Allistair Huggett Southwark bölgesi hakkında çarpıcı bilgiler verirken, “içeriden” ve direkt halk için projeler üretip uygulayan biri olarak, akademisyenler kadar rahat yaklaşamıyordu bizlere ve önündeki önemli meselelere. Travers’ın bir önceki konuşmasında özellikle vurguladığı Londra’nın (özellikle Berlin ve New York gibi) “kendi kaderini belirleyen” bir yapıya sahip olamaması özelliğine karşı örnek olabilecek şekilde Southwark bölgesinde yapılmış başarılı ve güzel sivil çalışmaları anlattı Huggett. Otobüslerin “kısayol” olarak kullandığı dar sokağı trafiğe kapatıp yaptıkları parkı, insanların içinden geçmeye korktuğu ve yerel halkın da fazla benimsemediği metro (yüzeyde giden) köprülerinin altgeçitlerini kaykay alanına dönüştürdükleri projeleri resimlerle de destekleyip paylaştı bizle. LSE’deki “Cities Programme” direktörü Robert Travernor “St. Paul’s Cathedral”ın görüş alanını dahilinde olan bölgelerdeki yapılanma yasakları ve son dönemlerde “City of London” (yani Londra’nın ezelden beri özerk kalan en merkezi, suriçi tarzı iç bölgesi)ın doğu sınırında bu “St. Paul’ün etki alanı” dışında kalan bölgelere dikilen gökdelenleri ve buranın geleceği ile ilgili olan proje ve tartışmaları sundu bize (bkz. the Gherkin). Dolu bir programla birlikte, üzerinde çalışacağım ve igileneceğim konular hakkında ayağımın tozuyla epey bir bilgi yüklendikten sonra ilk günlerde misafiri olduğum Mehmet Can’ın evine döndüğümde, okula hala kaydımı yaptıramamış ve “kendime ev bakma” konusunda da hiçbir gelişme kaydetememiştim. Akşam ilk “Londra gecesi” deneyimimi yorgunluk üzerine kısa kesip eve döndükten sonra, bugün sabah 3 Türk kızının teklif ettiği eve bakmaya gittik. Sonunda Bankside House’a girip, bir müddet orada kurulup “eve çıkma” işini sonraya bırakmaya karar verdim.

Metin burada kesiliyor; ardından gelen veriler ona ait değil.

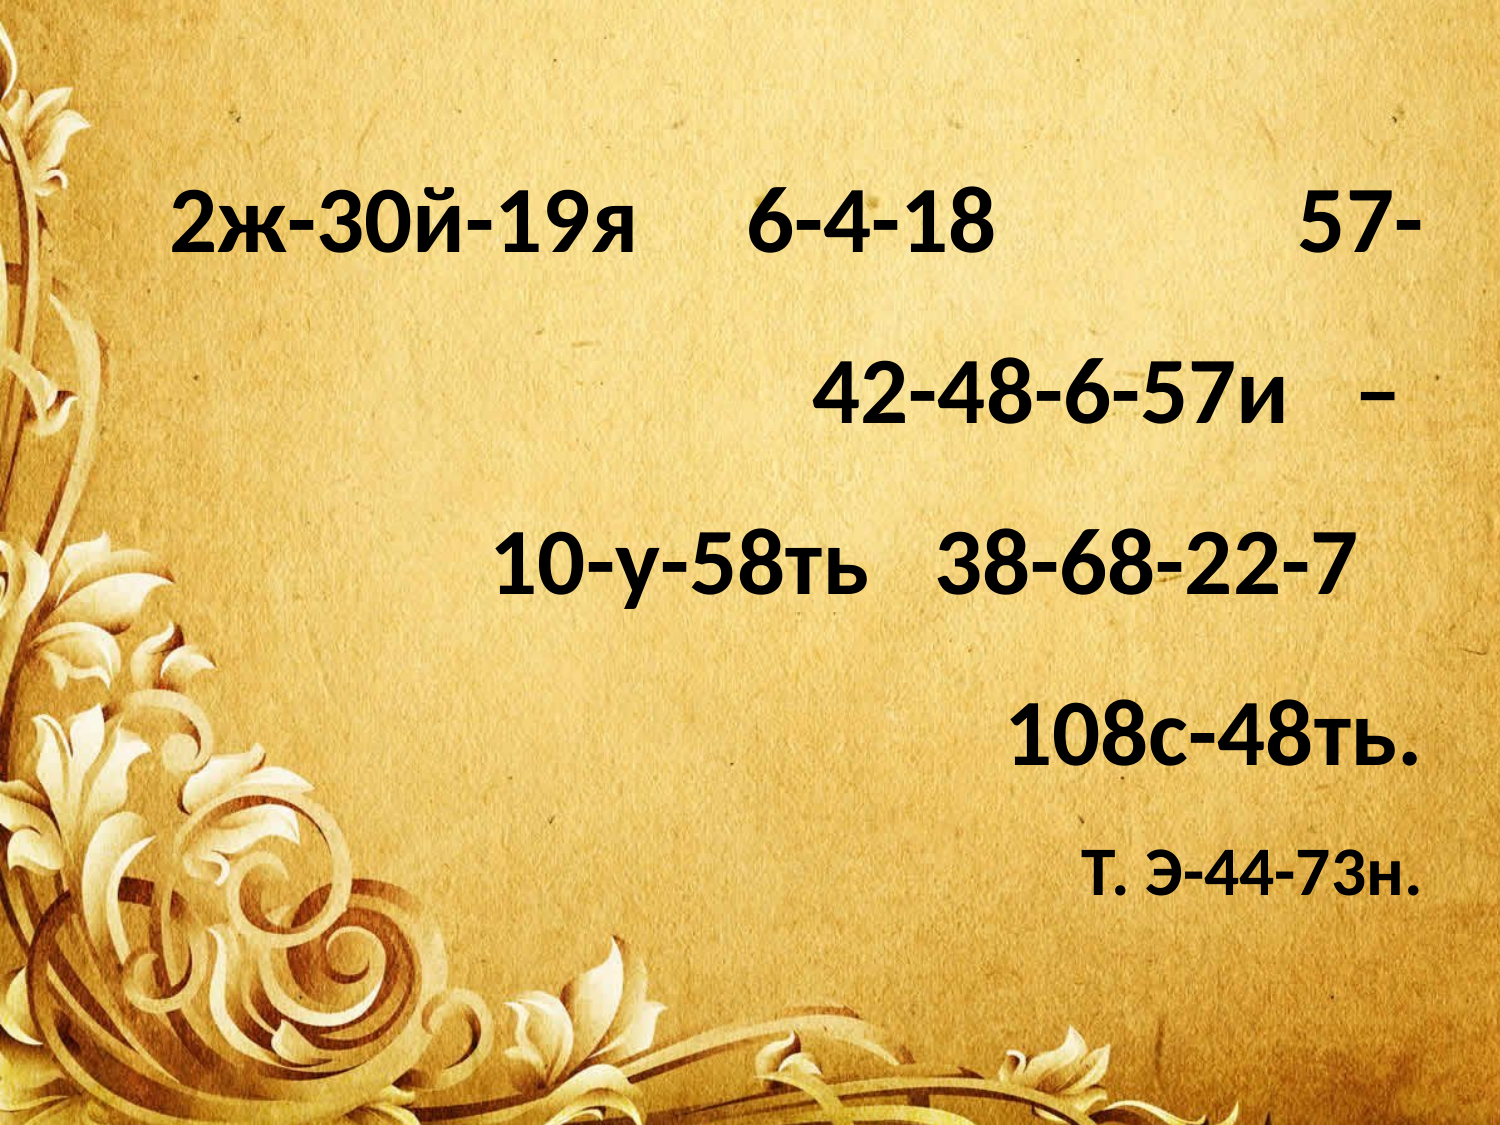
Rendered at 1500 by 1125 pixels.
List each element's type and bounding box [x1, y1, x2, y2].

Yeni telefon hattı, Turkuaz Restoran’a yapılan bir ziyaret, tekrar Tate Modern’a uğrama, bahçesinde Thames kenarındaki bir bar’da güneşten yağmura dönen güzel bir Cumartesi akşamüstüsünde bira eşliğinde demlenmenin ardından, St. Paul’s’den Westminster’a doğru yapılan bir yürüyüşle Londra’yı iyice yaşama turlarına başlamış oldum. “Barlett mi LSE mi, mimarlık tarihi mi, şehir tasarım ve sosyoloji mi” düşüncelerini ve daha birçok soruyu sorduracak, sonunda “haftaya hangi konsere ya da bara gitsem”lerle bitecek, becerebilirsem Brighton’a hafasonu, İskoçya’ya uzun haftasonu kaçamaklarıyla renkleneceğini umduğum gezmeler, yağmurlar, griler, grill’ler ve hayallerle harmanlanan günlükler... böyle başladık işte.